The Invited(121)
“Hattie! It’s all about Hattie. She comes to you people and you don’t even want her to! You don’t even try. And why you, Helen? You’re not even related. You’re nothing. No one. Just a former history teacher who happened to put up a haunted beam. A beam I gave you. She would never have come to you if it wasn’t for me!”
Riley stepped back, positioning herself to kick Helen again, but stood frozen, a strange statue in a white dress, eyes focused out on something in the middle of the bog.
The white doe. The animal stood, seeming to hover over the surface of the bog, her white fur as pale and glimmering as the stars above, her eyes an iridescent silver.
The doe was moving toward them, slowly at first, then full-on charging right at Riley, head down.
“Hattie?” Riley said, putting her hands up in front of her, in what Helen thought at first was a stop now protective gesture, but she was wrong—Riley was opening her arms to the deer, calling her closer, waiting to embrace her.
Olive struck Riley on the back of the head with the butt of a shotgun. Riley sank to her knees beside Helen on the boggy ground, dazed but conscious. Olive quickly turned the gun around, training it on her aunt.
“Hattie?” Riley said plaintively.
But the deer was gone.
CHAPTER 51
Lori
JUNE 29, 2014
Dustin stood over her, swaying like a snake.
“Get out before I do something we’d both really regret,” he spat.
Lori scrambled to her feet, left, got in her car, and drove aimlessly for an hour or more. She was moving on autopilot, numb and frightened. Not sure what to do or where to go.
She circled back through town, saw the lights at Rosy’s still on, and looked through the window to see Sylvia cleaning up. She knocked on the window, and Sylvia let her in, gave her a full glass of whiskey.
“Can I stay with you tonight?” Lori asked.
Sylvia kept pouring whiskey and Lori kept drinking, saying too much to her old friend.
She spent the night with Sylvia and made a plan. She got up at dawn, head pounding and stomach heaving from all the whiskey she’d had. She snuck out of Sylvia’s and drove home.
She wrote Dustin a note and stuck it under the windshield wiper of his truck:
D—
I love you with all of my heart. I would never be unfaithful. Soon, you’ll understand everything. I have a surprise. Something that’s going to change everything. Meet me in the bog at midnight, by the foundation of Hattie’s house. I’ll show you what I’ve been up to every night.
All my love,
Lori
She went to the mall, walking around like a zombie, then wandered into the movie theater, where she paid ten bucks for a matinee she barely paid attention to and a box of popcorn that tasted greasy and stale. After the movie, she drove to a truck stop out on the highway—a place she and Dustin used to come when they first moved back here. Exhausted, she pulled in between two semis and slept in her car awhile, then woke up and had a big steak and eggs meal.
JUNE 30, 2014
Just after midnight, she was in the bog, waiting. She’d left her car in the driveway of the Decrows’ old place, right next to their abandoned trailer.
She paced around the edge of the bog, waiting.
A figure appeared at the other end, tromping through the bush, shining a flashlight here and there.
“Dustin!” she called. “Over here!”
But it wasn’t Dustin.
It was Riley.
Had Dustin sent her instead?
“What are you doing here?” Lori asked.
“Dustin doesn’t want to talk to you,” Riley said.
“Didn’t he get my note?” Lori asked.
“My poor little brother.

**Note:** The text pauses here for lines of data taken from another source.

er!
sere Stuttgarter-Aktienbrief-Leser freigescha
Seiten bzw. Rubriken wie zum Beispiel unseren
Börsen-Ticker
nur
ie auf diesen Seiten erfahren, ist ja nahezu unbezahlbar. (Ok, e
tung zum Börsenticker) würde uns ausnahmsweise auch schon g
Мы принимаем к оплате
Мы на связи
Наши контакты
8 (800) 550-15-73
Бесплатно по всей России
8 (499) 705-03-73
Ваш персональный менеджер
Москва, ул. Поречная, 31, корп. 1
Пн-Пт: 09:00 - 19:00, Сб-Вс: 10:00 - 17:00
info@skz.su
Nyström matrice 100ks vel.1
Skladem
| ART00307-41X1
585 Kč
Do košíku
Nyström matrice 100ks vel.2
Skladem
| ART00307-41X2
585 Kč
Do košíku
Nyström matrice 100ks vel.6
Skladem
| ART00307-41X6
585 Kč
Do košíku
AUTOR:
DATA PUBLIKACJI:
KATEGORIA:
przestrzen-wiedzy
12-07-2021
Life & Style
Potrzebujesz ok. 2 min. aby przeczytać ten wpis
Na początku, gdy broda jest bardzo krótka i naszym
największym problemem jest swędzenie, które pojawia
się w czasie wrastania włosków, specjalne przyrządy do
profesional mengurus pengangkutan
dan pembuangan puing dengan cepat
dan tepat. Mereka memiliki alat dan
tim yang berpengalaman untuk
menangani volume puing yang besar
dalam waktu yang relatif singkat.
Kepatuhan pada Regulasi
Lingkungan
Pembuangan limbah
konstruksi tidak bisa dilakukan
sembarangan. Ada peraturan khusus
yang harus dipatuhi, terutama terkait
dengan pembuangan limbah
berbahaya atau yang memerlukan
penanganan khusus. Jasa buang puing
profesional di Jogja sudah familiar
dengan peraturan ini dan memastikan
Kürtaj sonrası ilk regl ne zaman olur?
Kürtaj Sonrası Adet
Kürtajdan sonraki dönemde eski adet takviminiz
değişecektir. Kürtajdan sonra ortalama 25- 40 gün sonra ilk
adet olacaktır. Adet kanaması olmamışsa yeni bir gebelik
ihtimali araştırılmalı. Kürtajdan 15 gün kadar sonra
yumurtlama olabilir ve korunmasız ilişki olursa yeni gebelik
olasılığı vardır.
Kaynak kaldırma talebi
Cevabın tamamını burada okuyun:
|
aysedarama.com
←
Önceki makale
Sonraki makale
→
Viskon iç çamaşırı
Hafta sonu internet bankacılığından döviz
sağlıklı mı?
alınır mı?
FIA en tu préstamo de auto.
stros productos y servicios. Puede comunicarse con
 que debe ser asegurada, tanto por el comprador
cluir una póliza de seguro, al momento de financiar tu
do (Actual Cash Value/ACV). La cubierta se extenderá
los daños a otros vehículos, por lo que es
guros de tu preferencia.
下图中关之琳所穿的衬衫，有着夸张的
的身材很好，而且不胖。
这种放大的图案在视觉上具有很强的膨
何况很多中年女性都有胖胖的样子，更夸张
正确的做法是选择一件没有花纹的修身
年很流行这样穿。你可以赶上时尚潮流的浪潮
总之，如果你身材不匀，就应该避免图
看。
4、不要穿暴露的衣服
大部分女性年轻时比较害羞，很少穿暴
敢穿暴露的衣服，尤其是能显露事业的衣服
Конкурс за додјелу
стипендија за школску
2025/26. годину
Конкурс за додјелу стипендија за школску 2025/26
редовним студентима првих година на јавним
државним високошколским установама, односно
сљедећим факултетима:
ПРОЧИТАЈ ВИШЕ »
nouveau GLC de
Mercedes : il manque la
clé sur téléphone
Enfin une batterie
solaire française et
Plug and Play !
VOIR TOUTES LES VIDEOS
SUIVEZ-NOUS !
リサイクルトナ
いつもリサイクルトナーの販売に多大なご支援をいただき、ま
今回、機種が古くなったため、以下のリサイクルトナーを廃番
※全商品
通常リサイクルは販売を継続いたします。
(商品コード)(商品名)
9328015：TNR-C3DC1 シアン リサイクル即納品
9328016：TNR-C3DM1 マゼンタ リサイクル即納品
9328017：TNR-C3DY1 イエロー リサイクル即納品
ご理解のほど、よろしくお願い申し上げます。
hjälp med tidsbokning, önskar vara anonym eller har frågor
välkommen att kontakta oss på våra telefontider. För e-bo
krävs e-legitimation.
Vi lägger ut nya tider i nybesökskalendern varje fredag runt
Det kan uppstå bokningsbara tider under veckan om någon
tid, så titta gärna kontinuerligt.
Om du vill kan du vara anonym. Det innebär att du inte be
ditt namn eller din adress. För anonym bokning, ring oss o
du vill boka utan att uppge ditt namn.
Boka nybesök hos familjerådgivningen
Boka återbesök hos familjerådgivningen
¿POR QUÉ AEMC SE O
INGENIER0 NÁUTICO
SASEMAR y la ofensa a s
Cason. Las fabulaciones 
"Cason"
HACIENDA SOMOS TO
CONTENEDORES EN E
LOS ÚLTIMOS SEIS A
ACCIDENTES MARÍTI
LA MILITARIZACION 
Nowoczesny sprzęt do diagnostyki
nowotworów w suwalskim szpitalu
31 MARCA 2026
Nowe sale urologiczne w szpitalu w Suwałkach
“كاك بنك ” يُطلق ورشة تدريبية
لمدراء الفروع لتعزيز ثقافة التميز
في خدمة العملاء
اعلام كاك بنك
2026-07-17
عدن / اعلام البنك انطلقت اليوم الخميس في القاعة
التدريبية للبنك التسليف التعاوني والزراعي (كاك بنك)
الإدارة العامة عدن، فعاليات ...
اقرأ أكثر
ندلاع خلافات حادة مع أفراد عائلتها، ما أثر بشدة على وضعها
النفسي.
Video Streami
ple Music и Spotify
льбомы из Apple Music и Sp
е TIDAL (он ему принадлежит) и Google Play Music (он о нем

He’s a mess, you know. He called me this morning, sobbing, drunk, asked me to come over. When I got there, I saw the note under his wiper. I thought it was best not to upset him any more by showing it to him.”
“Riley, why would you—”
“He says you’ve been cheating on him for a long time. Everyone knows it. You know how it is in this town—how easily rumors spread. I tell a few people I’ve seen you go home with a stranger at the bar, that Dustin told me you’re cheating—and suddenly the whole town knows.”
“But…that’s bullshit,” Lori said softly. She shifted her weight, the peaty ground beneath her feet far from solid. Perfect, really, when nothing else felt solid anymore, either. “Why would you tell people that?” Her voice was high, tears pricking her eyes.
“Perfect Lori’s not so perfect, is she? Isn’t it time everyone saw it?”
“I never…I never claimed to be perfect.”
“Maybe not. But Dustin always saw you that way.”
Riley reached into her shirt, pulled out a gun. Not just any gun. It was Dicky’s six-shooter.
“I borrowed this,” Riley said with a grim smile. “Tell me, Lori, what’s the big surprise? What were you going to show Dustin?”
“Nothing,” Lori said, taking a step back. “I just wanted to see him, to tell him we could work things out.”
Riley laughed. “You can’t bullshit me. How dare you even try? After everything I did for you. Bringing you to Dicky’s? Helping you develop your gift, your connection to Hattie?”